Escritórios coloridos fazem parte de um conjunto de ações que impulsionam prêmios cosméticos e pouco efetivos. É sobre este tema que o CEO da Produtive, Rafael Souto, fala em novo artigo para a Você RH. 

Todos os negócios estão buscando se inserir na nova economia. Ou, no mínimo, estão procurando entender as profundas mudanças do mundo digital e os desafios de transformações que atingem todos os setores empresariais.

Estamos imersos num mar de discursos sobre inovação, colaboração, diálogos e protagonismo dos indivíduos. Mas isso ainda é uma realidade distante na maioria das empresas.

O sistema de comando e controle ainda domina boa parte das organizações. A liberdade festiva e os escritórios coloridos fazem parte de um conjunto de ações que impulsionam prêmios cosméticos e poucos efetivos na realidade dos que trabalham nessas companhias. E esse não é um problema apenas nas empresas brasileiras.
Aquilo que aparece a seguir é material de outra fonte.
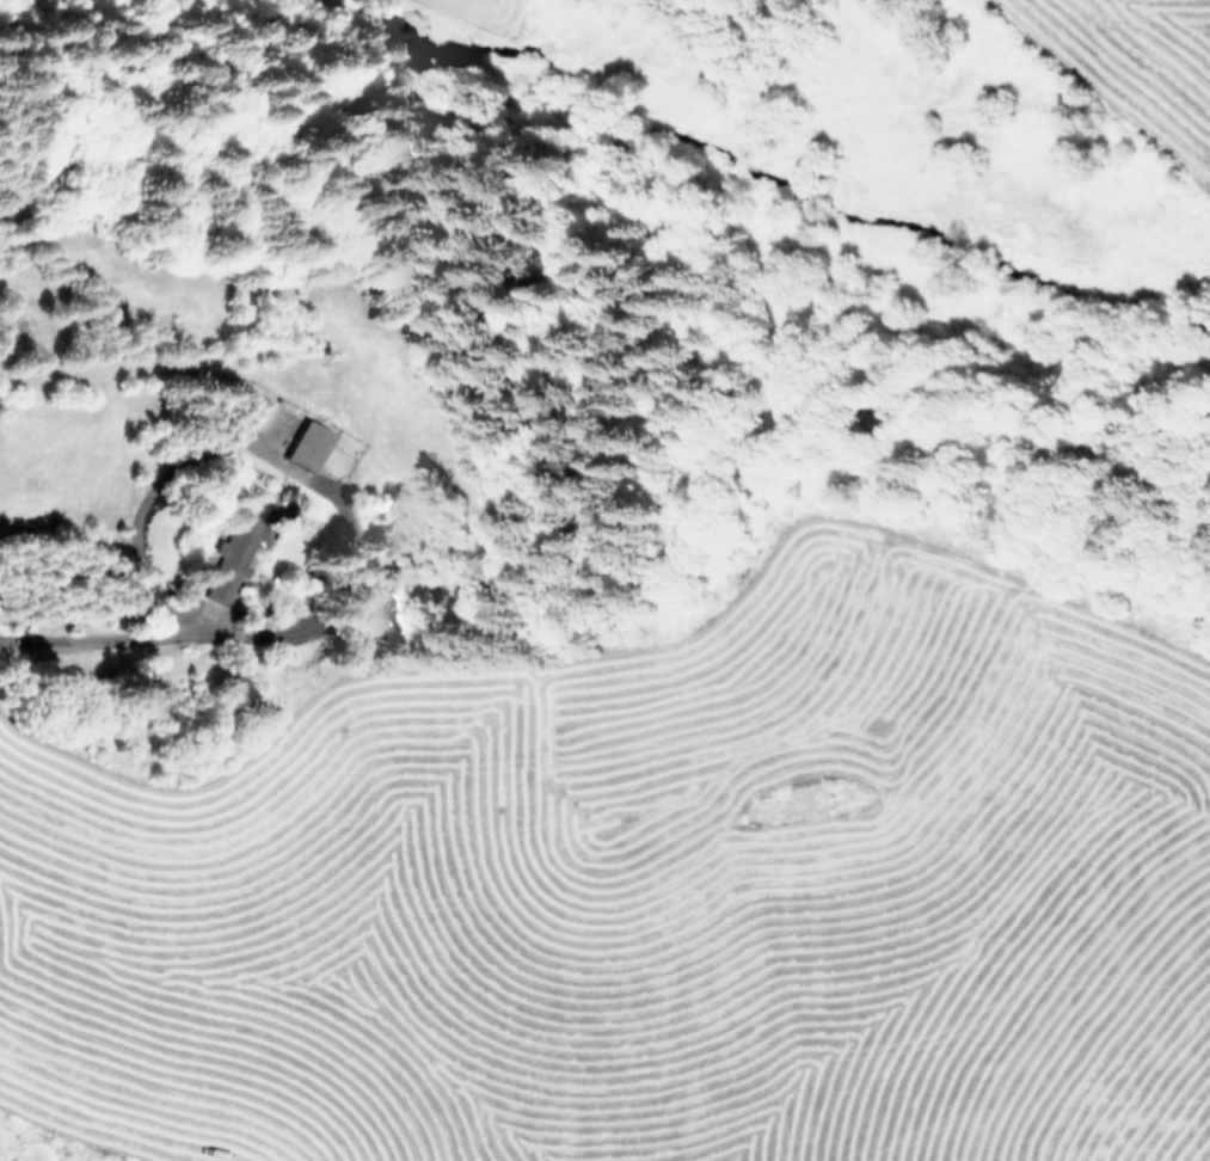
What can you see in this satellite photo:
river: (890, 226)
building: (308, 445)
building: (234, 560)
road: (160, 634)
crop: (523, 986)

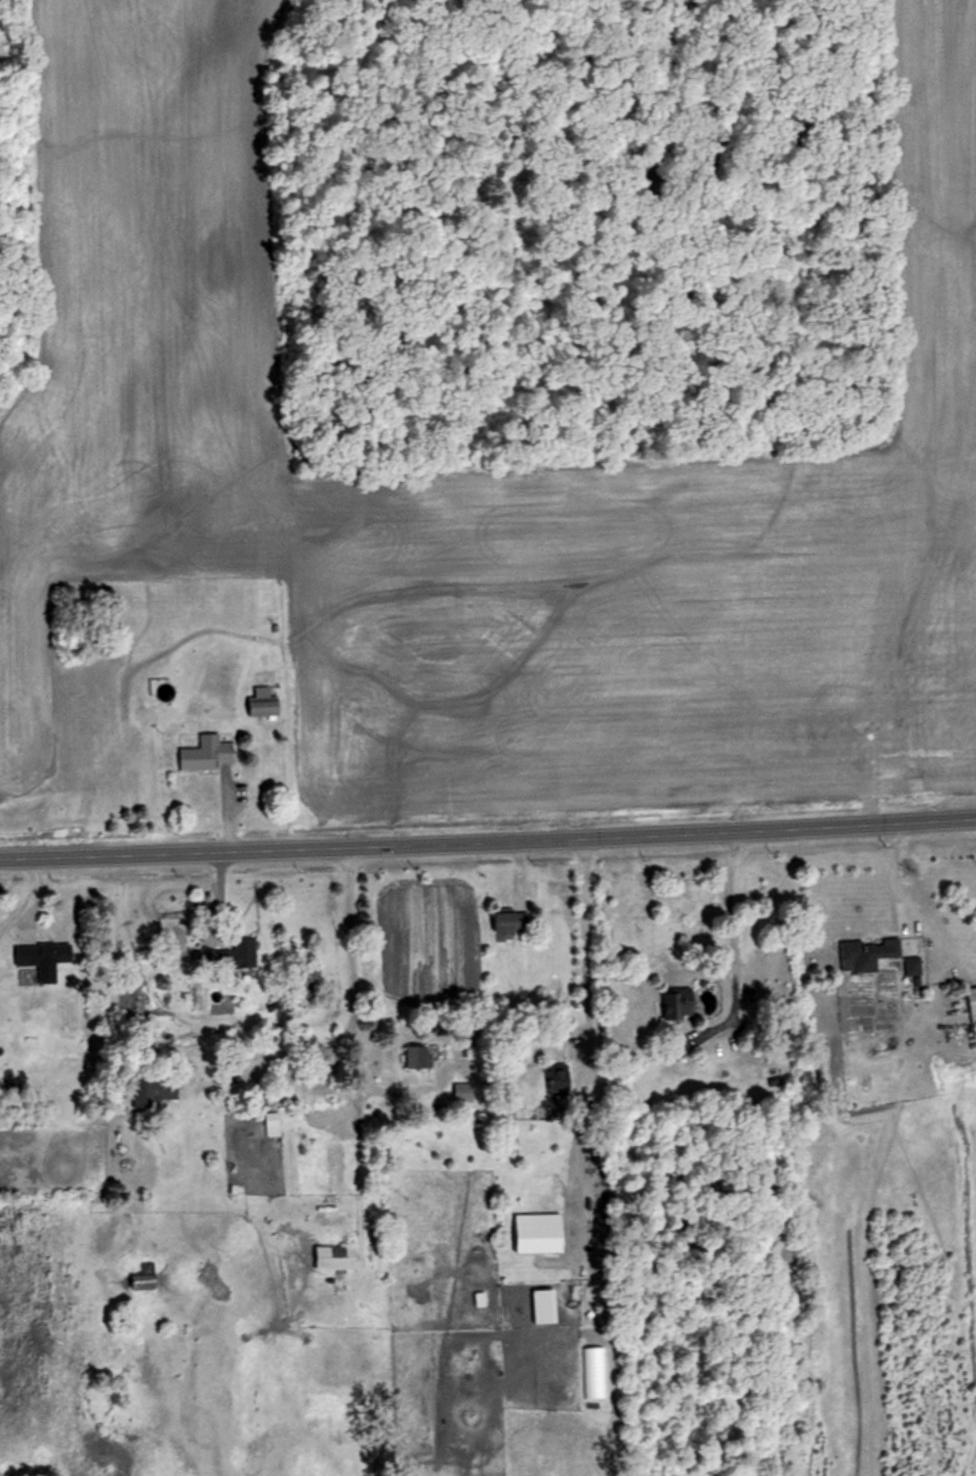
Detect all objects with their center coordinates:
building: (262, 708)
building: (206, 754)
road: (488, 843)
building: (508, 922)
road: (733, 923)
road: (583, 943)
building: (867, 953)
building: (44, 954)
building: (230, 955)
road: (349, 995)
building: (973, 1000)
building: (416, 1057)
building: (559, 1078)
building: (158, 1090)
building: (273, 1124)
building: (540, 1234)
building: (336, 1257)
building: (147, 1277)

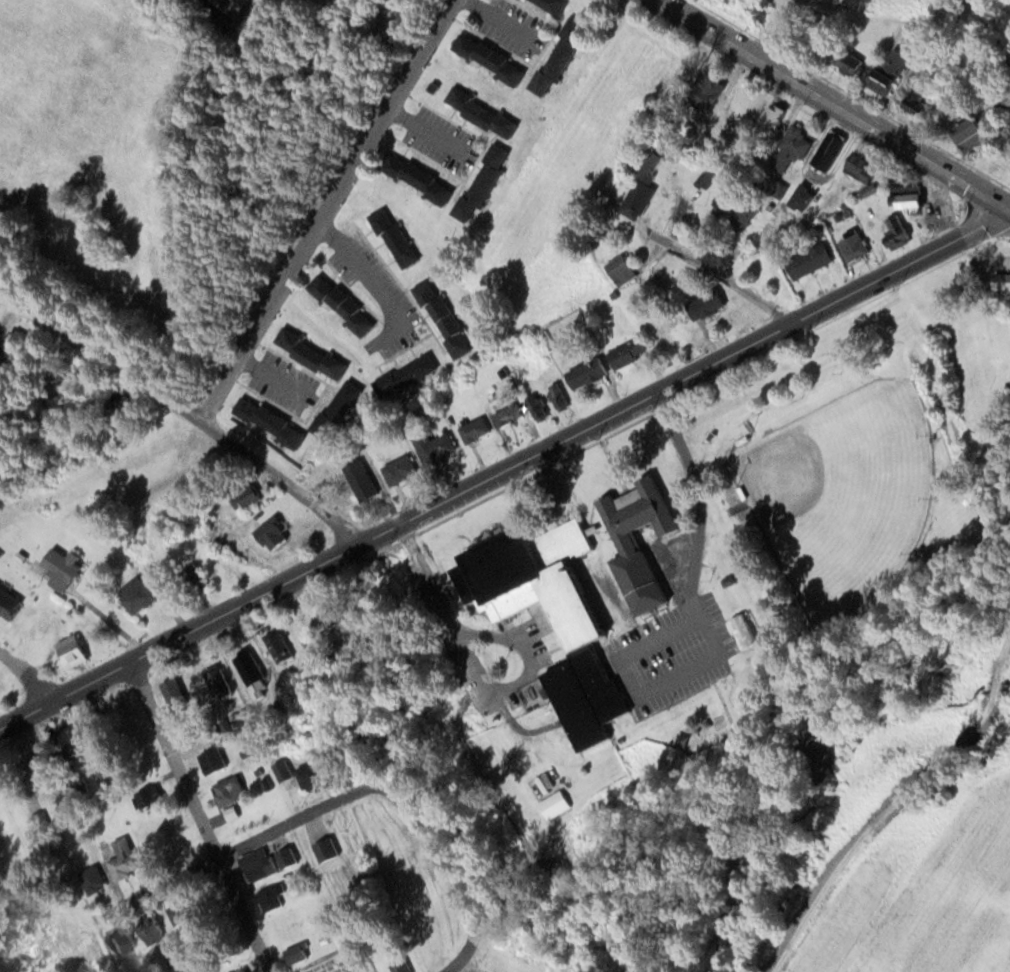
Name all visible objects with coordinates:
building: (556, 5)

A pesquisadora italiana e professora de Harvard, Francesca Gino, fez um estudo global sobre curiosidade. Nele, ela reforça que a curiosidade é o motor do protagonismo, e que, sem ela, não conseguimos inovar, explorar, fazer a gestão na carreira ou promover transformações.

No levantamento de Gino, 92% dos entrevistados concordaram que a curiosidade é essencial para o novo mundo do trabalho. Mas menos de 10% desse grupo consegue praticar a curiosidade no dia a dia.

Outro dado interessante dela é que a imensa maioria dos entrevistados afirma que não sente confiança para serem curiosos, pois tem receios que seus líderes não gostem de questionamentos. Ou seja, eles seguem fazendo o que chamo de “a deprimente necessidade de agradar o chefe”.

O estudo de Francesca Gino é uma potente demonstração de que os gestores ainda querem pessoas submissas e que tenham obediência cega ao que lhes é imposto.

Construir uma cultura de diálogos e abertura ao novo começa pelas pequenas coisas e ainda é um desafio central para a maioria dos líderes. Sem isso, a nova economia é só um discurso atraente. Não passa de uma embalagem moderna com um conteúdo obsoleto.

O desafio de melhorar a marca empresarial para atrair pessoas talentosas começa pela transformação do modelo mental dos líderes.

Já estamos no final da segunda década deste milênio e muitos gestores parecem estar fixados em algum lugar do século passado. Gerenciar pelo controle, medo e obediência faz parte de um sistema arcaico e que não condiz com a nova dinâmica de trabalho.